Imagine the effect of accelerating the pace of innovation: Autonomous driving a decade earlier could equate to millions of lives saved; new AI-powered forms of cancer detection or drug discovery 5-10 years earlier could reduce mortality, pain and suffering for tens of millions; machine intelligence based models for global climate could allow us to finally settle the debate surrounding the impact of man, and get on with doing something proportionate to the challenge.

 

At Atomico we set out to find a solution to what was an all but obvious problem, and encouragingly found a great deal of work going on in the area. However, one company’s approach stood apart both in ambition, elegance and generality of their solution and in early performance. And perhaps, even more crucially, had a world class team of founders that could deliver.

 

Founded in Bristol in 2016 by serial entrepreneurs Nigel Toon and Simon Knowles, Graphcore has developed a new machine learning co-processor they call an Intelligent Processing Unit (IPU).

 

Unlike traditional von Neumann architectures, where memory is a major bottleneck, this is a completely different design of processor built for graph algorithms (of which neural networks are perhaps the most significant current example). Full models are loaded into a combined memory-compute architecture, and then trained very rapidly on large datasets. This results in strikingly lower power consumption and hugely improved performance. Better still, given that most modern machine learning frameworks internally represent their models as graphs, it’s a relatively straightforward task to take advantage of this new hardware. A developer using Tensorflow, or other standard framework supported at launch, should just need to recompile their code to get the basic speedup, with advanced changes only needed for power users.

 

We’ve been extremely impressed by Nigel and Simon, both seasoned founders with an impressive track record – at Icera, Element14 and Picochip – developing complex chips and successfully bringing them to market.
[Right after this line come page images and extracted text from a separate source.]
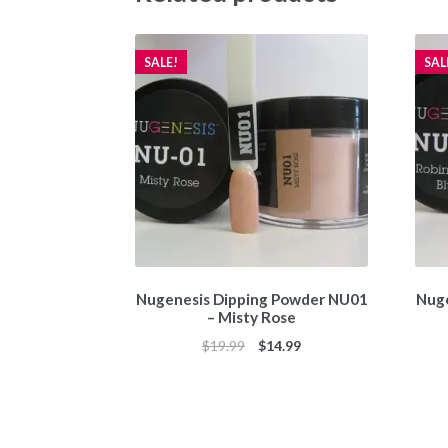
SALE!
SAL
Nugenesis Dipping Powder NU01
Nuge
– Misty Rose
Original
Current
$
19.99
$
14.99
price
price
was:
is:
$19.99.
$14.99.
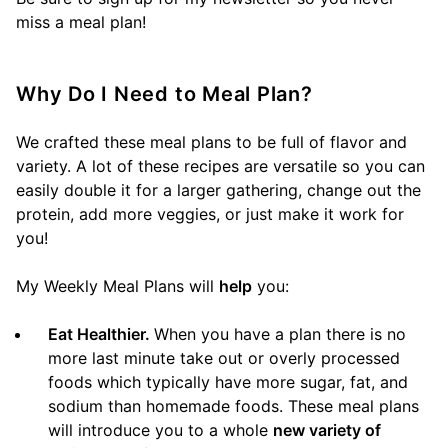
miss a meal plan!
Why Do I Need to Meal Plan?
We crafted these meal plans to be full of flavor and
variety. A lot of these recipes are versatile so you can
easily double it for a larger gathering, change out the
protein, add more veggies, or just make it work for
you!
My Weekly Meal Plans will
help
you:
Eat Healthier.
When you have a plan there is no
more last minute take out or overly processed
foods which typically have more sugar, fat, and
sodium than homemade foods. These meal plans
will introduce you to a whole
new variety of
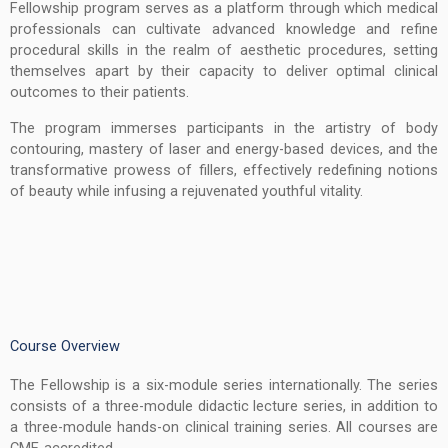
Fellowship program serves as a platform through which medical
professionals can cultivate advanced knowledge and refine
procedural skills in the realm of aesthetic procedures, setting
themselves apart by their capacity to deliver optimal clinical
outcomes to their patients.
The program immerses participants in the artistry of body
contouring, mastery of laser and energy-based devices, and the
transformative prowess of fillers, effectively redefining notions
of beauty while infusing a rejuvenated youthful vitality.
Course Overview
The Fellowship is a six-module series internationally. The series
consists of a three-module didactic lecture series, in addition to
a three-module hands-on clinical training series. All courses are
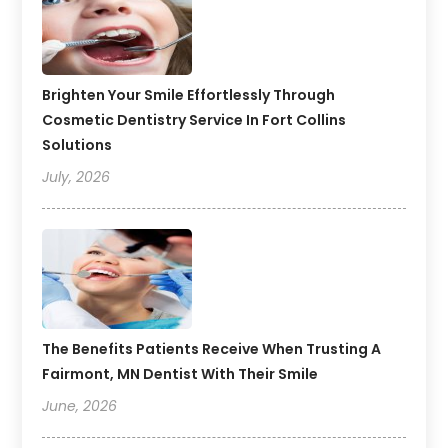
Brighten Your Smile Effortlessly Through
Cosmetic Dentistry Service In Fort Collins
Solutions
July, 2026
The Benefits Patients Receive When Trusting A
Fairmont, MN Dentist With Their Smile
June, 2026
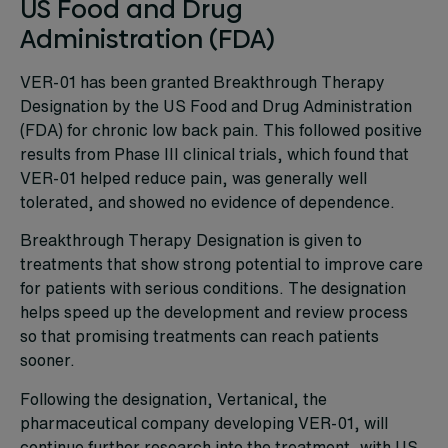
US Food and Drug
Administration (FDA)
VER-01 has been granted Breakthrough Therapy
Designation by the US Food and Drug Administration
(FDA) for chronic low back pain. This followed positive
results from Phase III clinical trials, which found that
VER-01 helped reduce pain, was generally well
tolerated, and showed no evidence of dependence.
Breakthrough Therapy Designation is given to
treatments that show strong potential to improve care
for patients with serious conditions. The designation
helps speed up the development and review process
so that promising treatments can reach patients
sooner.
Following the designation, Vertanical, the
pharmaceutical company developing VER-01, will
continue further research into the treatment, with US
What they’re doing requires a skill set few teams in the world possess, and it was critical to our investment decision to get to know and appreciate the confidence-inspiring group of people they have brought together.

 

We’re delighted today to announce Atomico is leading Graphcore’s $30m Series B funding round, and consider it highly relevant that joining the round as angel investors are several industry luminaries: Demis Hassabis of Deepmind, Greg Brockman & Ilya Sutskever of OpenAI, and notable academic and now Uber chief scientist, Zoubin Ghahramani.

 

Atomico Partner Siraj Khaliq, himself a computer scientist and ex-entrepreneur, will join the board, while Atomico’s Growth Acceleration team, including Partner Niall Wass, will be on hand to support the Graphcore team as they bring the world’s first IPU to market.

 

We believe Graphcore has the potential to be a game-changer for AI and machine learning, and are thrilled to have the opportunity to support Nigel and Simon through this upcoming, very exciting, phase of the company’s journey.